Information provided Start Marker

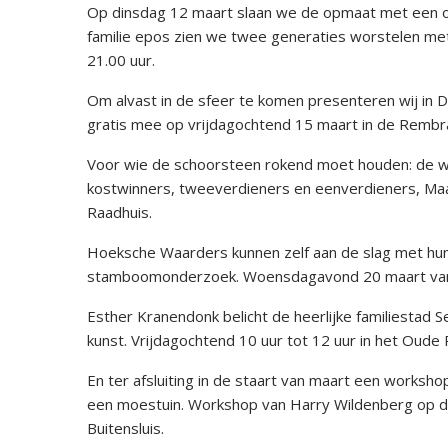
Op dinsdag 12 maart slaan we de opmaat met een on
familie epos zien we twee generaties worstelen met 
21.00 uur.
Om alvast in de sfeer te komen presenteren wij i
gratis mee op vrijdagochtend 15 maart in de Rembra
Voor wie de schoorsteen rokend moet houden: de wo
kostwinners, tweeverdieners en eenverdieners, Maa
Raadhuis.
Hoeksche Waarders kunnen zelf aan de slag met hun
stamboomonderzoek. Woensdagavond 20 maart van 19
Esther Kranendonk belicht de heerlijke familiestad Se
kunst. Vrijdagochtend 10 uur tot 12 uur in het Oude 
En ter afsluiting in de staart van maart een worksh
een moestuin. Workshop van Harry Wildenberg op d
Buitensluis.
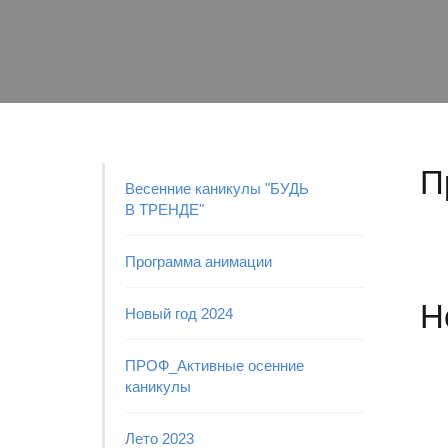
П
Весенние каникулы "БУДЬ
В ТРЕНДЕ"
Программа анимации
Н
Новый год 2024
ПРОФ_Активные осенние
каникулы
Лето 2023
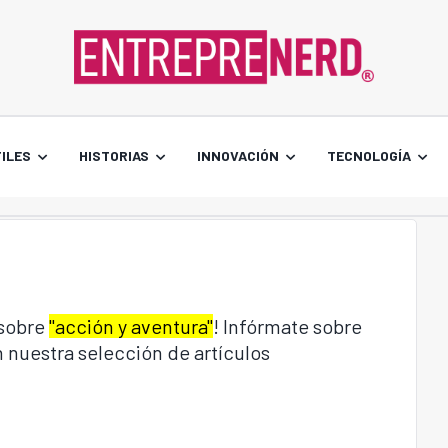
ILES
HISTORIAS
INNOVACIÓN
TECNOLOGÍA
 sobre
"acción y aventura"
! Infórmate sobre
 nuestra selección de artículos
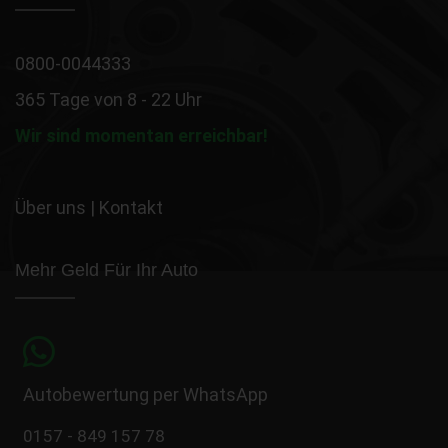
0800-0044333
365 Tage von 8 - 22 Uhr
Wir sind momentan erreichbar!
Über uns
|
Kontakt
Mehr Geld Für Ihr Auto
Autobewertung per WhatsApp
0157 - 849 157 78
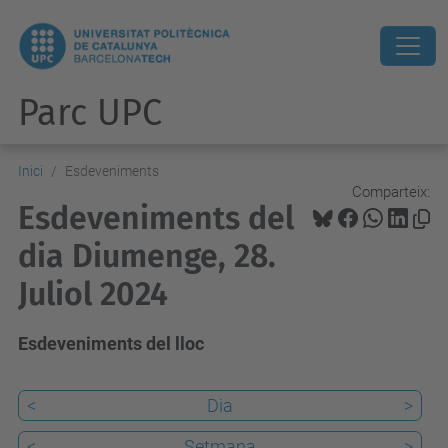
Parc UPC
Inici
Esdeveniments
Comparteix:
Esdeveniments del
dia Diumenge, 28.
Juliol 2024
Esdeveniments del lloc
<
Dia
>
<
Setmana
>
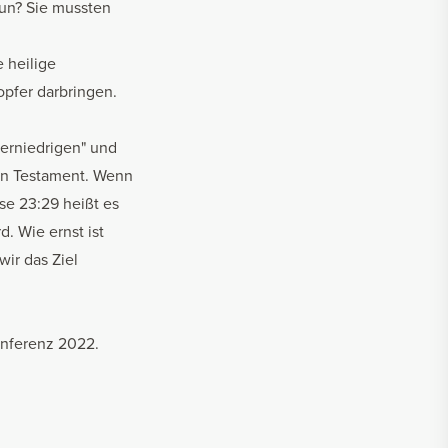
tun? Sie mussten
 heilige
pfer darbringen.
 erniedrigen" und
en Testament. Wenn
se 23:29 heißt es
d. Wie ernst ist
wir das Ziel
nferenz 2022
.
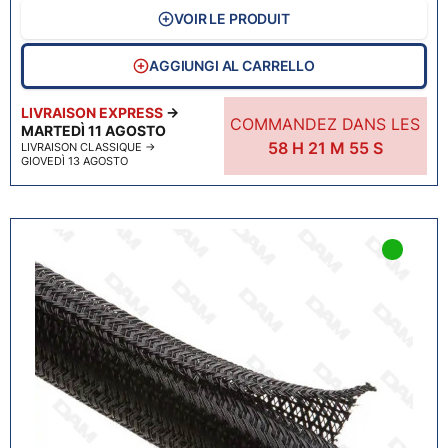
VOIR LE PRODUIT
AGGIUNGI AL CARRELLO
LIVRAISON EXPRESS
→
COMMANDEZ DANS LES
MARTEDÌ 11 AGOSTO
58
H
21
M
54
S
LIVRAISON CLASSIQUE
→
GIOVEDÌ 13 AGOSTO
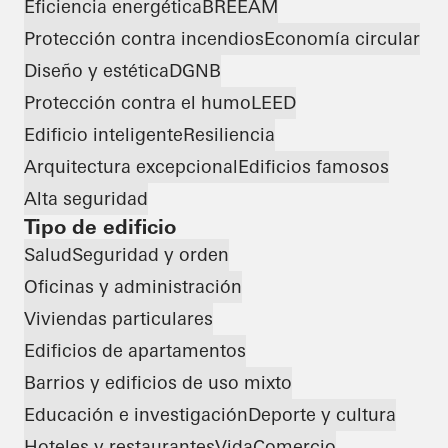
Eficiencia energética
BREEAM
Protección contra incendios
Economía circular
Diseño y estética
DGNB
Protección contra el humo
LEED
Edificio inteligente
Resiliencia
Arquitectura excepcional
Edificios famosos
Alta seguridad
Tipo de edificio
Salud
Seguridad y orden
Oficinas y administración
Viviendas particulares
Edificios de apartamentos
Barrios y edificios de uso mixto
Educación e investigación
Deporte y cultura
Hoteles y restaurantes
Vida
Comercio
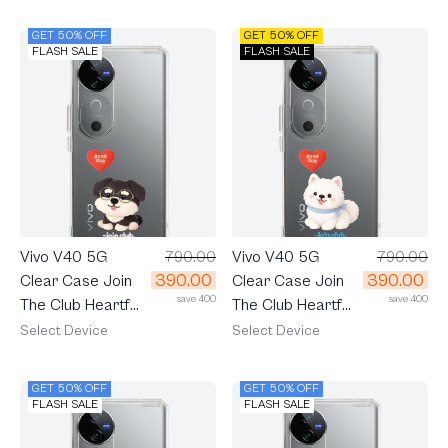
GET 50% OFF
GET 50% OFF
FLASH SALE
FLASH SALE
Vivo V40 5G
790.00
Vivo V40 5G
790.00
390.00
390.00
Clear Case Join
Clear Case Join
save 400
save 400
The Club Heartful
The Club Heartful
Schnauzer
Samoyed
Select Device
Select Device
GET 50% OFF
GET 50% OFF
FLASH SALE
FLASH SALE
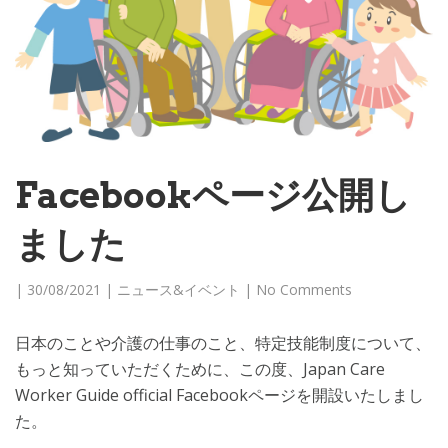
Facebookページ公開し
ました
|
30/08/2021
|
ニュース&イベント
|
No Comments
日本のことや介護の仕事のこと、特定技能制度について、
もっと知っていただくために、この度、Japan Care
Worker Guide official Facebookページを開設いたしまし
た。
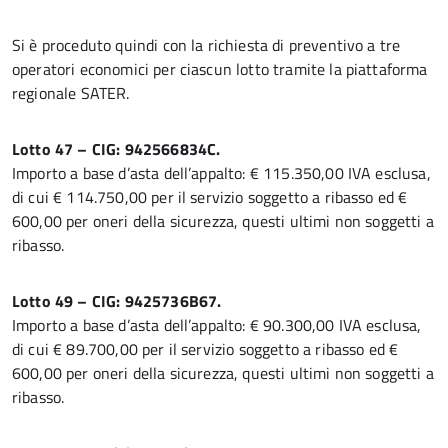
Si è proceduto quindi con la richiesta di preventivo a tre
operatori economici per ciascun lotto tramite la piattaforma
regionale SATER.
Lotto 47 – CIG: 942566834C.
Importo a base d’asta dell’appalto: € 115.350,00 IVA esclusa,
di cui € 114.750,00 per il servizio soggetto a ribasso ed €
600,00 per oneri della sicurezza, questi ultimi non soggetti a
ribasso.
Lotto 49 – CIG: 9425736B67.
Importo a base d’asta dell’appalto: € 90.300,00 IVA esclusa,
di cui € 89.700,00 per il servizio soggetto a ribasso ed €
600,00 per oneri della sicurezza, questi ultimi non soggetti a
ribasso.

Information provided End Marker

▶ **Exercise brief**:
Pictures stay out; the data above is to be returned exactly.

▶ **Task answer**:
Op dinsdag 12 maart slaan we de opmaat met een on
familie epos zien we twee generaties worstelen met 
21.00 uur.
Om alvast in de sfeer te komen presenteren wij i
gratis mee op vrijdagochtend 15 maart in de Rembra
Voor wie de schoorsteen rokend moet houden: de wo
kostwinners, tweeverdieners en eenverdieners, Maa
Raadhuis.
Hoeksche Waarders kunnen zelf aan de slag met hun
stamboomonderzoek. Woensdagavond 20 maart van 19
Esther Kranendonk belicht de heerlijke familiestad Se
kunst. Vrijdagochtend 10 uur tot 12 uur in het Oude 
En ter afsluiting in de staart van maart een worksh
een moestuin. Workshop van Harry Wildenberg op d
Buitensluis.
П
Весенние каникулы "БУДЬ
В ТРЕНДЕ"
Программа анимации
Н
Новый год 2024
ПРОФ_Активные осенние
каникулы
Лето 2023
ILES
HISTORIAS
INNOVACIÓN
TECNOLOGÍA
 sobre
"acción y aventura"
! Infórmate sobre
 nuestra selección de artículos
0800-0044333
365 Tage von 8 - 22 Uhr
Wir sind momentan erreichbar!
Über uns
|
Kontakt
Mehr Geld Für Ihr Auto
Autobewertung per WhatsApp
0157 - 849 157 78
Parc UPC
Inici
Esdeveniments
Comparteix:
Esdeveniments del
dia Diumenge, 28.
Juliol 2024
Esdeveniments del lloc
<
Dia
>
<
Setmana
>
tun? Sie mussten
 heilige
pfer darbringen.
 erniedrigen" und
en Testament. Wenn
se 23:29 heißt es
d. Wie ernst ist
wir das Ziel
nferenz 2022
.
VOIR LE PRODUIT
AGGIUNGI AL CARRELLO
LIVRAISON EXPRESS
→
COMMANDEZ DANS LES
MARTEDÌ 11 AGOSTO
58
H
21
M
54
S
LIVRAISON CLASSIQUE
→
GIOVEDÌ 13 AGOSTO
Eficiencia energética
BREEAM
Protección contra incendios
Economía circular
Diseño y estética
DGNB
Protección contra el humo
LEED
Edificio inteligente
Resiliencia
Arquitectura excepcional
Edificios famosos
Alta seguridad
Tipo de edificio
Salud
Seguridad y orden
Oficinas y administración
Viviendas particulares
Edificios de apartamentos
Barrios y edificios de uso mixto
Educación e investigación
Deporte y cultura
Hoteles y restaurantes
Vida
Comercio
GET 50% OFF
GET 50% OFF
FLASH SALE
FLASH SALE
Vivo V40 5G
790.00
Vivo V40 5G
790.00
390.00
390.00
Clear Case Join
Clear Case Join
save 400
save 400
The Club Heartful
The Club Heartful
Schnauzer
Samoyed
Select Device
Select Device
GET 50% OFF
GET 50% OFF
FLASH SALE
FLASH SALE
Facebookページ公開し
ました
|
30/08/2021
|
ニュース&イベント
|
No Comments
日本のことや介護の仕事のこと、特定技能制度について、
もっと知っていただくために、この度、Japan Care
Worker Guide official Facebookページを開設いたしまし
た。
Si è proceduto quindi con la richiesta di preventivo a tre
operatori economici per ciascun lotto tramite la piattaforma
regionale SATER.
Lotto 47 – CIG: 942566834C.
Importo a base d’asta dell’appalto: € 115.350,00 IVA esclusa,
di cui € 114.750,00 per il servizio soggetto a ribasso ed €
600,00 per oneri della sicurezza, questi ultimi non soggetti a
ribasso.
Lotto 49 – CIG: 9425736B67.
Importo a base d’asta dell’appalto: € 90.300,00 IVA esclusa,
di cui € 89.700,00 per il servizio soggetto a ribasso ed €
600,00 per oneri della sicurezza, questi ultimi non soggetti a
ribasso.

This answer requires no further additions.